«Spero che ti violentano sti negri. A quattro a quattro te l‘hanno da infilare. Te piace o cazzu nigro. Zingara. Venduta. Toossicaaaa. Le manette, le manette. Vattene. Vergognati. Devi andare in galera». Li abbiamo sentiti o letti tutti questi complimenti con cui è stata accolta Carola Rackete, la capitana della Sea Watch, appena è attraccata a Lampedusa e subito arrestata. Le voci sono di un gruppo di giovani uomini che, poi, urlano contro i deputati del PD saliti sulla nave: «Le mogli vi devono stuprare sti clandestini. Viva gli italiani, viva gli italiani, viva gli italiani».

IL GIORNO DOPO, uno degli eroici pronunciatori di quelle frasi, un pizzaiolo di 23 anni, sorridendo un po’ imbarazzato e mentre si tormenta una manica della maglietta nera, dice a un giornalista del sito Sikelia news: «Sono pentito. Più che altro ero bevuto. Il giorno prima tre tunisini avevano provato a molestare la mia ragazza e dalla rabbia ho detto cose che non sento mie, però purtroppo le ho dette e mi dispiace. Mi dispiace perché ho usato parole contro una donna e non voglio passare per sessista. Io non sono razzista. Ho tanti amici di colore e ho buoni rapporti. Chiedo scusa alle donne, e un po’ a me stesso perché non sono questa persona qua».

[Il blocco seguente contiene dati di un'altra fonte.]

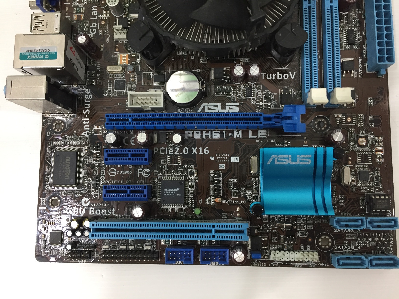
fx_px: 334
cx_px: 200
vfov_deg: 48.2
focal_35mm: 29
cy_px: 150
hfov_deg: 61.7
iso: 160
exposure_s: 1/33
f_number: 2.2
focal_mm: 4.15
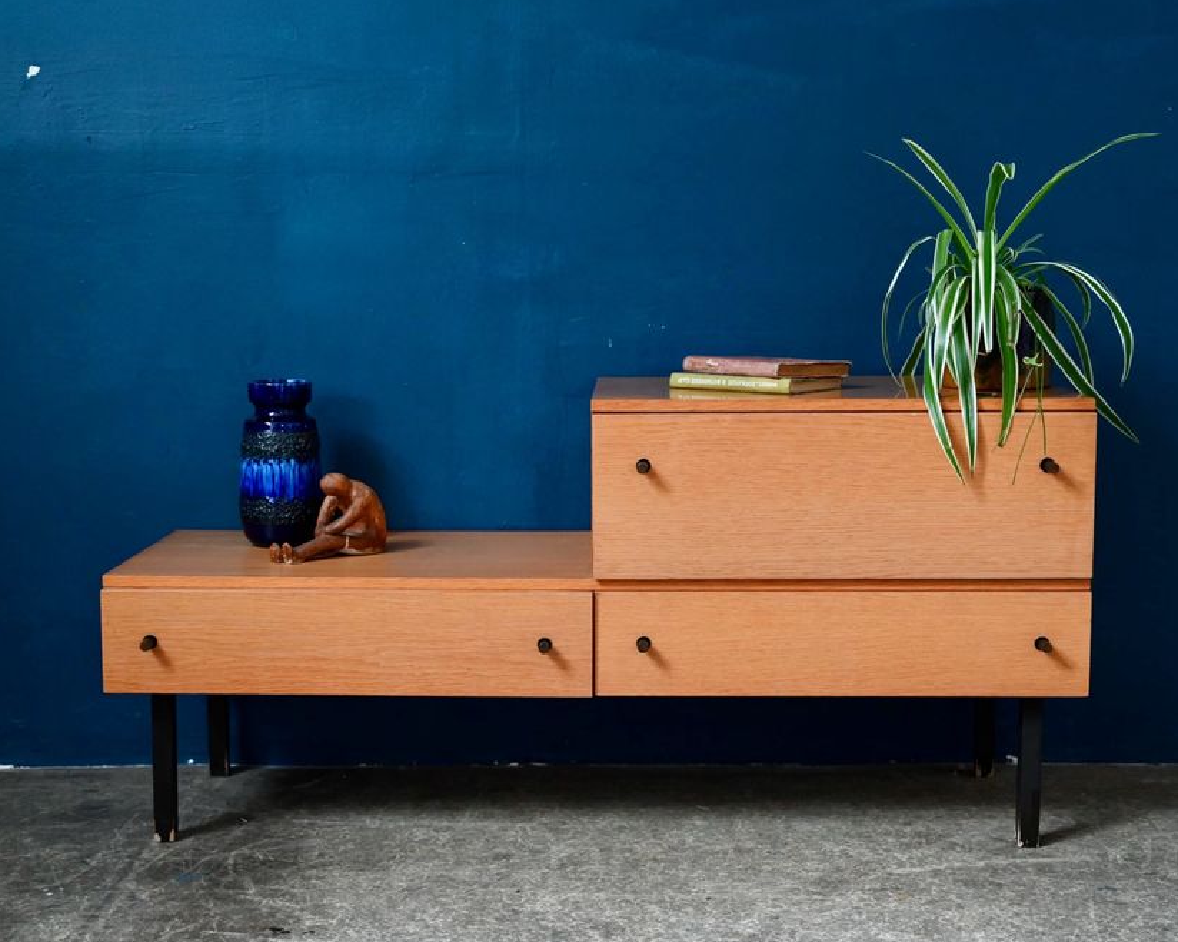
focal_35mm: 49
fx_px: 1708
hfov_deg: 38.0
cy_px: 470
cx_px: 596
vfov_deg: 30.8
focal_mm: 43
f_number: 4
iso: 720
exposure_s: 1/50
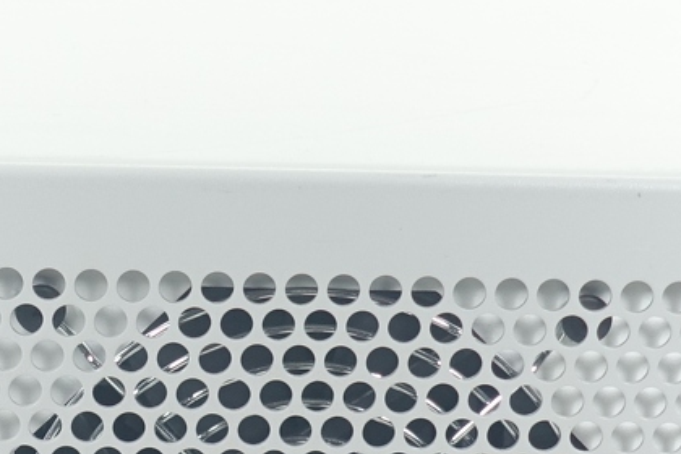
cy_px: 648
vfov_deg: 5.6
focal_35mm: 244
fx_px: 4615
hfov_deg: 8.4
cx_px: 135
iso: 125
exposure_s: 1/100
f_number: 2.8
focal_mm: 18.51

Non si sa se queste scuse siano sincere o suggerite da qualcuno per evitare il rischio di denunce. In ogni caso non è questo che conta, ma il meccanismo che si è manifestato. Abbiamo un gruppo di uomini inferociti e incitati da una donna, Angela Maraventano, esponente leghista di Lampedusa, di così specchiata italianità che nel 2012 fu condannata in primo grado dal tribunale di Agrigento per non aver pagato i contributi Inps a un dipendente del suo ristorante. Da mesi i suddetti eroi della protesta sentono il ministro dell’interno additare gli immigrati come la causa di tutti i mali italiani. Lo sbarco della Sea Watch è da giorni fra le prime notizie. Il casus belli non sono i migranti altrimenti i leghisti di Lampedusa avrebbero dovuto manifestare anche contro il barchino proveniente dalla Tunisia che il giorno prima è entrato in porto senza problemi sbarcando 20 migranti, oppure contro i 236 che sono arrivati sull’isola dal 19 giugno scorso. In realtà il nemico da combattere sono le ong e quindi l’arresto di Carola Rackete è un’occasione ghiottissima per dare fuoco alle polveri e sfogo alle viscere.
Ora, non è che uno il giorno prima può urlare «Spero che ti violentano», e lasciamo perdere l’assenza del congiuntivo, e il giorno dopo dire «Mi dispiace» approntando come giustificazione proprio le molestie ricevute dalla propria ragazza. Se la violenza contro una donna non ti piace, non ti deve piacere per nessuna, sennò siamo alla difesa della fidanzata in quanto proprietà e non come essere umano. Stessa cosa dicasi per i migranti.

NON BASTA dire per non esserlo, bisogna dimostrarlo con i fatti sennò non vale.
Infine quel «Chiedo scusa a me stesso perché non sono così» equivale a un’autoassoluzione. È come dire: «Vabbè sì, ti ho insultato, augurato ogni male, ma ero ubriaco e fuori di me. Dai non è successo niente, mi sono fatto del male da solo, e quindi chiedo scusa a me stesso e mi perdono». Qualcuno aveva detto In vino veritas. Avendo visto molti ubriachi posso dire che quella massima è vera, e cioè che la ciucca tira fuori chi si è nel profondo e per una ragione semplicissima: l’alcol inibisce i freni inibitori. Quindi, ardimentosi nemici delle ong, bevete pure per capire chi siete, poi cominciate a lavorare sui vostri fantasmi interiori, che ne avete bisogno.